### Фрагмент текста
>>>>>
Программным аспектом стала не оригинальность или неповторимость, а возрождение. Учебники, сборники и антологии на базе Священного Писания, святоотеческих произведений и «классической» литературы не позволяют обеспечить подлинный импульс возрождения античности как самоцели. Однако и простые «коррективы», которые были бы созвучны сухому менторскому подходу, не являлись целью провозглашенного стремления к возрождению античной учености. Речь шла о кропотливом построении собственного фундамента воспитания и образования, объединявшего различные компоненты прошлого в нечто цельное и поэтому новое. Наиболее яркое выражение эта программа получила в оригинально написанной Эйнхардом биографии Карла. Не имеющая себе равных в эпоху средневековья, она свидетельствует о таком культурном уровне, которого двор Карла достиг собственными усилиями, питаясь соками античности, христианства и «духом времени».
В центре этого двора и его культурных институтов находится сам король, который еще незадолго до своей кончины при поддержке сирийских и греческих экспертов занялся корректировкой текста Библии. Правильность самого текста и его интерпретации теснейшим образом связаны друг с другом. Они являются единственным критерием праведного жития и богоугодного поведения. Филология и этика — это две сестры. Орфографии соответствует правопорядок, причем и орфография и правопорядок восходят к божественным планам спасения. Достижению этого служат грамматика, риторика и диалектика как искусство выражения мысли. Летосчисление и астрономия способствуют познанию «предопределенной гармонии» в космосе, а музыка позволяет услышать гармонию сфер. Ну а король (Кех), согласно этимологии (ложной) Исидора Севильского, тот, кто «правильно действует» (recte agit) и побуждает народ к правильному формированию бытия.
РЕЗИДЕНЦИЯ, ПФАЛЬЦЫ И «КЁНИГСВЕГ»
Христианская империя уходит своими корнями в предшествующий мир. подобным же образом королевская власть привязана к инструменту своей реализации, нуждаясь в экономической основе.
Если средневековый правитель осуществляет «свое высокое ремесло в кочевом состоянии» (по высказыванию Алоиса Шульте), то превращение Ахена в резиденцию или столицу империи отражает не только привязанность правителя к теплым источникам, но и размеры огромной империи на пике правления Карла, из-за чего король уже физически оказался не в состоянии выполнять властные полномочия фактически в кочевом состоянии. Кроме того, после 795 года его королевское правление получило персональное и институциональное обоснование, позволявшее управлять обширными регионами империи на расстоянии путем обширных контактов на горизонтальном уровне — «промежуточная власть» (его сыновья, архиепископы и эмиссары), графы, епископы, аббаты и королевские вассалы, — все они подчинялись его приказаниям. Руководящее положение Карла было неоспоримым, взошедшему на королевский трон сыну Пипина не приходилось опасаться конкурентов в борьбе за королевское достоинство.
<<<<<
### Исходные данные
>>>>>
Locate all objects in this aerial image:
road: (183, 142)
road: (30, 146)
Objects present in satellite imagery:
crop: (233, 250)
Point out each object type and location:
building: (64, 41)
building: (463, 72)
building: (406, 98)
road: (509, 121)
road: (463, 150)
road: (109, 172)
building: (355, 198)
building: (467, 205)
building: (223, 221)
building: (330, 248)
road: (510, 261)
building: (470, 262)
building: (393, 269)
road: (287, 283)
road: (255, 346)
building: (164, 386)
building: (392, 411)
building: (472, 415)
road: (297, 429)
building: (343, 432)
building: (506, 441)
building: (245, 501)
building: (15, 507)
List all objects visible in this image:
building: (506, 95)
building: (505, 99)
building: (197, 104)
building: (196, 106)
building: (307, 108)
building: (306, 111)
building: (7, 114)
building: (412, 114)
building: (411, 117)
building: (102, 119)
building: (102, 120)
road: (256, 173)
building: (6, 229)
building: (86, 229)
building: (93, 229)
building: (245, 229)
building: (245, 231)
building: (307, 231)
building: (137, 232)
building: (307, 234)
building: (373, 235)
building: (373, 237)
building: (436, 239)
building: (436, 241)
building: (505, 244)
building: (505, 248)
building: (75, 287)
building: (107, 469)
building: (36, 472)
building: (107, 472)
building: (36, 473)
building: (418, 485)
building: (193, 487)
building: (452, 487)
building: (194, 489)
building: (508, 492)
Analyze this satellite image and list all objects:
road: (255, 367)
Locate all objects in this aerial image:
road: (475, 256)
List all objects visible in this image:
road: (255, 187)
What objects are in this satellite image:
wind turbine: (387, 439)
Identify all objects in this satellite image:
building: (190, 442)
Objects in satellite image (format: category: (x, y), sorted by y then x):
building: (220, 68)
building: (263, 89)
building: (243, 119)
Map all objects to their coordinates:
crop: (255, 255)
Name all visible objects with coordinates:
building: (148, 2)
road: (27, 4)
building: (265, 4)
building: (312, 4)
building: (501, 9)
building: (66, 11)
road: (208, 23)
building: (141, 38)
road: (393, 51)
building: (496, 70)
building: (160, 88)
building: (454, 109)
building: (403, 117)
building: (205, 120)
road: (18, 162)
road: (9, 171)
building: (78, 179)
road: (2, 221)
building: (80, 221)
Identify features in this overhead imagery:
<<<<<
### Задание 1
Ответьте по фрагменту о дворе Карла:
(a) Кто написал биографию Карла, в которой программа возрождения выразилась ярче всего?
(b) С помощью каких экспертов король незадолго до смерти правил текст Библии?
(c) Какой город стал резиденцией или столицей империи?
### Задание 2
Перепишите строки списка от строки с «Analyze this satellite» до строки с «building: (190, 442)» включительно, вместе с запросами. Каждую координату в ответах увеличьте на 130.
Фрагмент и список никак не связаны между собой.

### Итоговый ответ 1
(a) Эйнхард.
(b) С помощью сирийских и греческих экспертов.
(c) Ахен.

### Итоговый ответ 2
Analyze this satellite image and list all objects:
road: (385, 497)
Locate all objects in this aerial image:
road: (605, 386)
List all objects visible in this image:
road: (385, 317)
What objects are in this satellite image:
wind turbine: (517, 569)
Identify all objects in this satellite image:
building: (320, 572)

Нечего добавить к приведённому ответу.